GOLTC Webinar Recording: Long term care is family care in Southern Africa – What are the costs?

News
Webinars

Ghana
South Africa

Care in rural and other non-urban settings
Employment education and family carers

Published:
13 Nov 2024

Long term care is family care in Southern Africa: What are the costs?

GOLTC Care and Social Protection in Southern Africa Interest Group webinar

Date: 27th September 2024

Time: 13:00-14:30 BST

 

This seminar explores the different dimensions of the costs of family care, i.e. the ways that access to resources makes care possible but also the ways in which it constrains or shapes the care experience, the lives of the different actors involved and overall wellbeing. As the default long term care practice across the region, the seminar will discuss the way the costs of care shape the lives of caregivers, care receivers, families and wider sets of social relations. In considering and reviewing the resources and care practices that older persons and families engage in, the seminar will help shed some light on the consequences and challenges of family caregiving of older persons.

**EXERCISE:**
Answer these from the webinar page above, one line each:
1. On what date was the webinar held, and at what time?
2. Which interest group ran the webinar?
3. According to the description, what role does family care play in long term care across the region?

**PROVIDED DATA:**
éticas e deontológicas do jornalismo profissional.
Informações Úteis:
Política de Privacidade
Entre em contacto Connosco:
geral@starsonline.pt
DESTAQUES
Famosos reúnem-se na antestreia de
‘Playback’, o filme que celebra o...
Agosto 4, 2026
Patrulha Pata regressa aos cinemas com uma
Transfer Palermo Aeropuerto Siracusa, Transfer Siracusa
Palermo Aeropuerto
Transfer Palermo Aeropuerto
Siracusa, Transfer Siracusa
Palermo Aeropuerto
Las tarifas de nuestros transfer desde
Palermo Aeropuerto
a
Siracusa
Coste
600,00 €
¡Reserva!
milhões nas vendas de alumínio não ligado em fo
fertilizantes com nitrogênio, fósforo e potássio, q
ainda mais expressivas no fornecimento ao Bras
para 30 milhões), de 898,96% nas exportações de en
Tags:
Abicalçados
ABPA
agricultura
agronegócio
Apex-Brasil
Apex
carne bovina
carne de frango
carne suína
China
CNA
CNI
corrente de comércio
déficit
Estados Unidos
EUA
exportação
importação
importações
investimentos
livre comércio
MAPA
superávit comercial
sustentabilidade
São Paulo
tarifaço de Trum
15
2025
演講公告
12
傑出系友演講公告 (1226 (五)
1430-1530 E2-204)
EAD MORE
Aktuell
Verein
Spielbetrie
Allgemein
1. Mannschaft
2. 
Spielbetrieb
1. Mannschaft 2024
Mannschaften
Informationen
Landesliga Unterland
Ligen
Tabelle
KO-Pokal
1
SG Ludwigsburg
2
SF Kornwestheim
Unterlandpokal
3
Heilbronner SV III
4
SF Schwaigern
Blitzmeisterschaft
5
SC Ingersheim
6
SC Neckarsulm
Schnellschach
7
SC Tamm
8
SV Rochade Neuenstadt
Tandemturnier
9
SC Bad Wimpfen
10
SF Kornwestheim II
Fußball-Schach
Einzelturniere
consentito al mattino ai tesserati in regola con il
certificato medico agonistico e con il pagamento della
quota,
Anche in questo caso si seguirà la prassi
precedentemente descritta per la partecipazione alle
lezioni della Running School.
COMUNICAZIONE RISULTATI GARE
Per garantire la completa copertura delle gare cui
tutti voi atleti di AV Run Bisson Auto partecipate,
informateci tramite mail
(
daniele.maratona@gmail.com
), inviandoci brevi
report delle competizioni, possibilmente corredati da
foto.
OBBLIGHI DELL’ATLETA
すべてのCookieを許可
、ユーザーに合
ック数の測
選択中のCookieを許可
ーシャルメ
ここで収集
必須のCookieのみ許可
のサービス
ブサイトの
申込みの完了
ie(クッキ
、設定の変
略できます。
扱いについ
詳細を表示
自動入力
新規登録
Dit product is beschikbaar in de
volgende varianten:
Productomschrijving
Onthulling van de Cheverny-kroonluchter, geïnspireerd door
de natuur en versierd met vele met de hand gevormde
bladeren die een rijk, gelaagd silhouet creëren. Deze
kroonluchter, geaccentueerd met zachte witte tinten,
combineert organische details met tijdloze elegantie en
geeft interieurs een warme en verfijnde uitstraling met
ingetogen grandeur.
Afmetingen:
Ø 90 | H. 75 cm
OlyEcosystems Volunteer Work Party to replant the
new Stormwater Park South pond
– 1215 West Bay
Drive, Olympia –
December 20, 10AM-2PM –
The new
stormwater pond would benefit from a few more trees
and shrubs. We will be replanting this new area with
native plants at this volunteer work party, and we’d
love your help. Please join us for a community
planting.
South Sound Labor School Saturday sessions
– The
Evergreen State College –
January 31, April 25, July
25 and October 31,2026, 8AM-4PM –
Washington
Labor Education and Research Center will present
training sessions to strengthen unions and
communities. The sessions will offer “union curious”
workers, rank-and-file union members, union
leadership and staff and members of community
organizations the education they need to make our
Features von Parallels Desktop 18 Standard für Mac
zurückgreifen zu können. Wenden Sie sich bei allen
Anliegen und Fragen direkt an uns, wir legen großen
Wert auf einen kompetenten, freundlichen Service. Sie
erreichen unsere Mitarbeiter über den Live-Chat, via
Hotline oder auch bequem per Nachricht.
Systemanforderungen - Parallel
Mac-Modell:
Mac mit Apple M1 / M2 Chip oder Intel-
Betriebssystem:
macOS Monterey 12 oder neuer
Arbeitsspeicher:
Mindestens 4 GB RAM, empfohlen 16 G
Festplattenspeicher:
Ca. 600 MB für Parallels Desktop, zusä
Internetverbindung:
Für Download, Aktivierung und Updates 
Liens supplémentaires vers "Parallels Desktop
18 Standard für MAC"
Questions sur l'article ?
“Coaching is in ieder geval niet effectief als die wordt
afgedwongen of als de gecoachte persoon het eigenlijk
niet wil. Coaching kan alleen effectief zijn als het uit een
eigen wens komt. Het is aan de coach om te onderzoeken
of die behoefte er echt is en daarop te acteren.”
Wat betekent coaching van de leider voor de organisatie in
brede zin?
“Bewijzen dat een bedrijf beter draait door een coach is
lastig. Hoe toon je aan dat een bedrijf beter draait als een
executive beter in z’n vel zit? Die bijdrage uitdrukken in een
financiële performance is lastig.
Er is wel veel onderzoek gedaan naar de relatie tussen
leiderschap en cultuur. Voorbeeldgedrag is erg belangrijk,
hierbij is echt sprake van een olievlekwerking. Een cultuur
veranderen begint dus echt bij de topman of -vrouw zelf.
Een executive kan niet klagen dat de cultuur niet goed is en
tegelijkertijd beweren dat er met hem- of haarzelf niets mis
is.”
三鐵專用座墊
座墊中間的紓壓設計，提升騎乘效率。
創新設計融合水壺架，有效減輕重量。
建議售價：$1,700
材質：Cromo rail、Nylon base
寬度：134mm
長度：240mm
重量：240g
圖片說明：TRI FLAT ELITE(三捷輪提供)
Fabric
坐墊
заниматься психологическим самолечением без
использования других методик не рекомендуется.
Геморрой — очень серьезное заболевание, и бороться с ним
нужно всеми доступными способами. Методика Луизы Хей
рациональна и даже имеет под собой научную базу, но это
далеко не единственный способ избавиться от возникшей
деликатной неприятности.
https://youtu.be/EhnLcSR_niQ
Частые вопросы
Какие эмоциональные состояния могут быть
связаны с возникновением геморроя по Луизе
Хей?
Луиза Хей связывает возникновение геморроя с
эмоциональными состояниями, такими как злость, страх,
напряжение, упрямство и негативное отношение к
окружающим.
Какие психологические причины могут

**OUTPUT OF THE EXERCISE:**
1. 27th September 2024, 13:00-14:30 BST.
2. The GOLTC Care and Social Protection in Southern Africa Interest Group.
3. It is the default long term care practice across the region.